Eduardo Álvarez Rivet, another Cuban who has lived in Miami for seven years, has managed to open a beauty salon. Álvarez, born in Guanajay, started out on his journey as a stylist in Pinar del Rio. There, he says, was born his passion for hairdressing and the desire to get his family ahead.

“I started the Rivet Salon so that my mother’s surname would prevail,” says Álvarez, 44.

Rivet Salon specializes in offering various esthetic services like haircuts, coloring, and ironing, among others, and according to its owner the decoration of the place, full of elegant crystals, was completely his idea. The salon is in West Kendall, a comfortable residential zone located to the southwest of Miami.

Before opening his own business, Álvarez worked for 10 years as a hairdresser for an employer, first in Peru and then in Miami. “Opening a business requires a lot more effort and more time,” says the now business owner. Álvarez hasn’t taken any type of classes on how to manage a business but he mentions that everything he learned came from practice. “In Cuba I learned what it was to work since I was little and in Peru I learned how to treat the client, how to be an administrator and strategist,” he explains.

This entrepreneur left Cuba for Peru in 2007 to be able to improve economically and professionally. Later he decided to migrate to the United States because he saw more opportunity to open his business.

“I have clients who emigrated from Cuba and now I find them in the salon,” he says with pride. Álvarez compares his country of origin with the United States and says that in the south of Florida he has more possibilities to develop his business.

“Having a business in Cuba is very different from having a business in Miami,” says Álvarez as he explains the difficulties that he had on the Island to get products.
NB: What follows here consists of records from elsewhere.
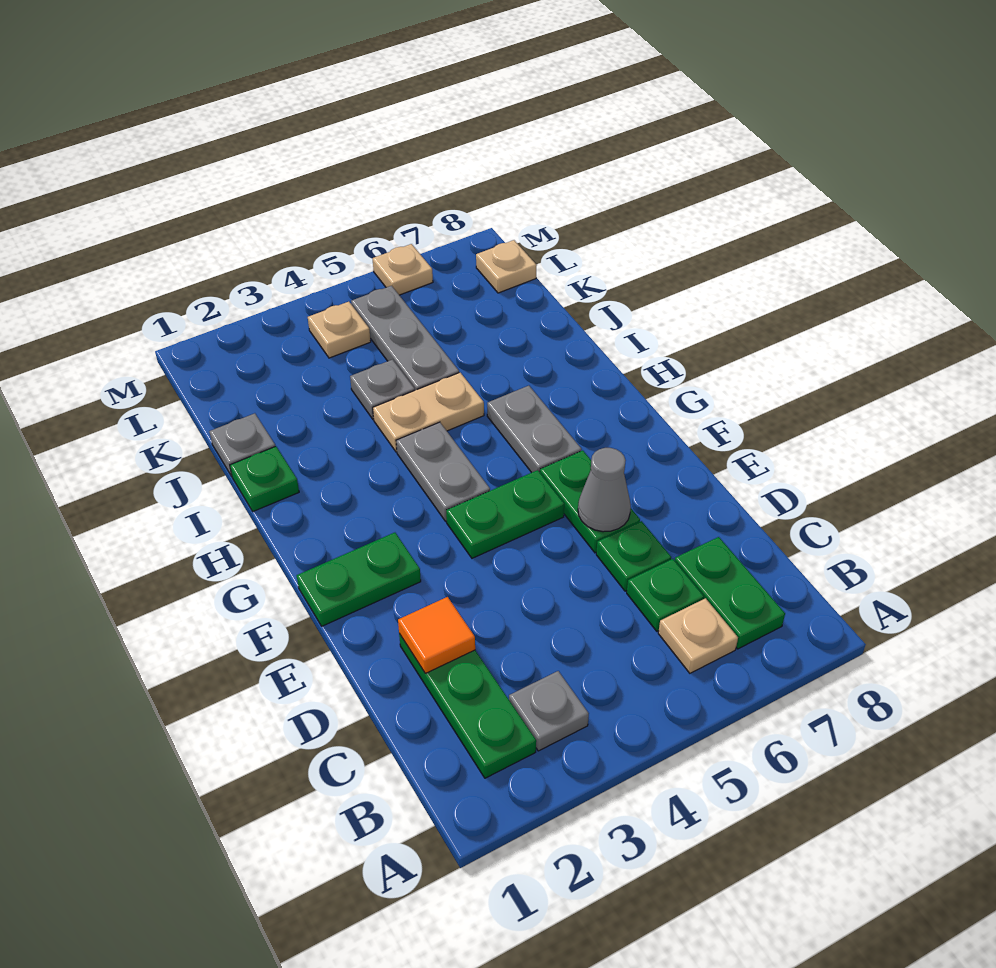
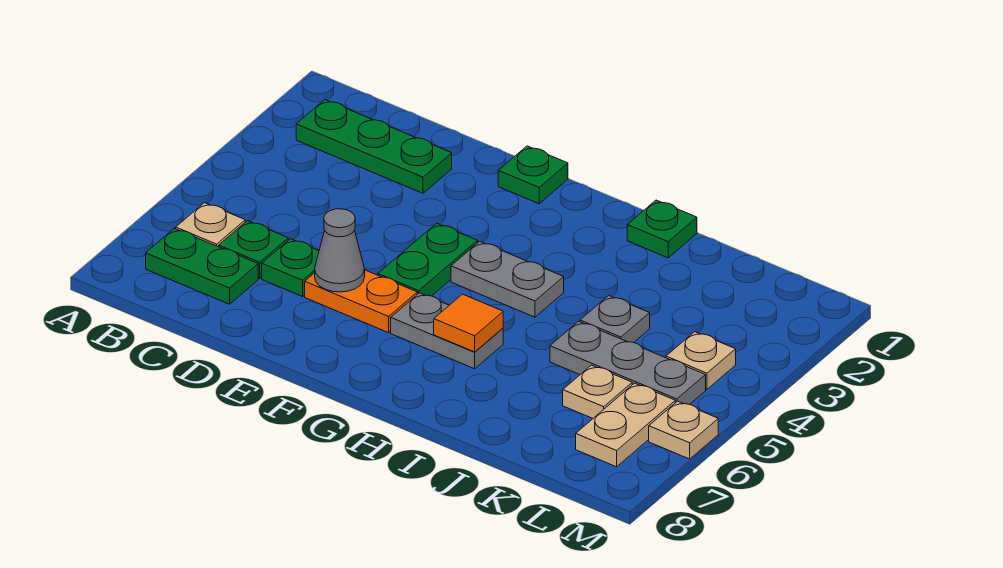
grey 1x1 plate [509,671,589,751] -> none
orange 1x1 tile [398,597,475,673] -> orange 1x1 tile moved to [434,294,503,352]
green 1x2 plate [540,450,640,553] -> orange 1x2 plate [305,270,417,333]
green 1x2 plate [297,533,421,626] -> green 1x1 plate [498,146,568,204]
tan 1x2 plate [373,373,484,452] -> tan 1x2 plate moved to [576,383,675,467]
grey 1x1 plate [209,413,275,476] -> none
tan 1x1 plate [476,240,537,293] -> tan 1x1 plate moved to [563,365,632,418]

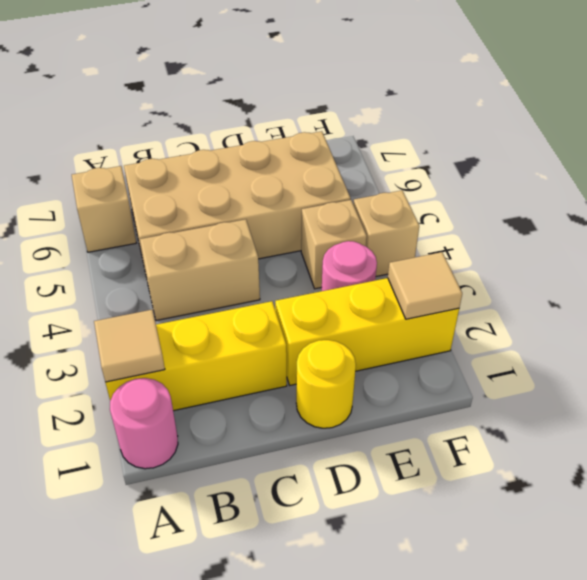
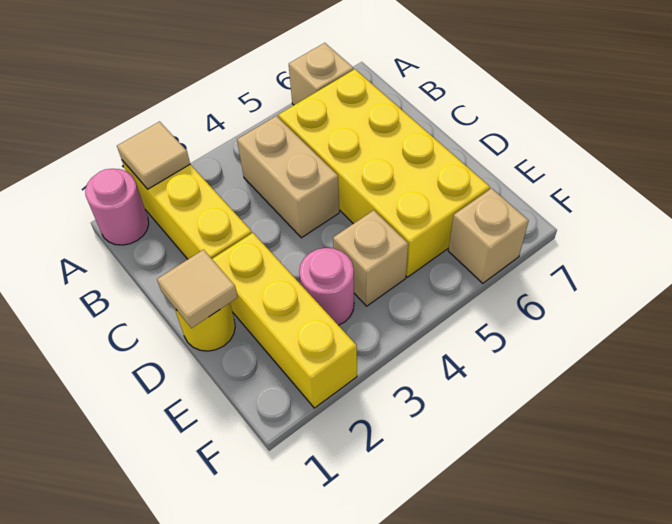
tan 2x4 brick [124,131,351,273] -> yellow 2x4 brick [278,69,490,277]
tan 1x1 tile [388,252,462,319] -> tan 1x1 tile moved to [157,250,238,328]
tan 1x1 brick [353,190,419,276] -> tan 1x1 brick moved to [448,188,529,283]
Starting a business in Cuba is very difficult in face of the lack of supplies and the government bureaucracy, excessive if compared with the limited legal documents to open a business in Miami.

“The most important thing is that I have the possibility to find fulfillment in my profession and that is what gives me more desire to do it,” he says, referring to many immigrants who cannot work in the area in which they specialized.

The main difficulties for this hairdresser have been adapting to the culture and language of the country. Álvarez misses Cuba a lot, but he says that here is where he has more opportunities to better himself.

“Don’t waste time because this country is very big. Keep going forward, with a lot of effort you can achieve your goals,” Álvarez advises anyone who wants to open a business in the US.

Prospera is a state-owned nonprofit organization specializing in offering bilingual assistance to Hispanic entrepreneurs trying to establish or expand their businesses, and has helped various Cuban new arrivals to Miami to start businesses.

“What I most admire about the recently arrived Cubans is that they have a great capacity for recovery, they don’t put off work, they have a desire to learn,” says Myrna Sonora, vice president of Prospera, who is also Cuban-American.

Sonora says that Prospera has served many recently arrived Cubans who want to move forward as mechanics, stylists, or teachers, among other professions. “In the last five years, 13% of Prospera’s users in the south of Florida were recently arrived Cubans and in the last fiscal year of 2017-2018, it went up to 14%.”

“There was a time in which we were seeing very few professionals, but now it has gone up again. We are seeing many doctors and different professions. Also Cubans who enter the United States from third countries,” explains Sonora, who has been working at Prospera for seven years.

The vice president of the organization says that she is “proud of the fact that despite any difficulty that they have had to put up with, that spirit of being successful, of working hard to prosper and achieve the American dream” remains present in her compatriots.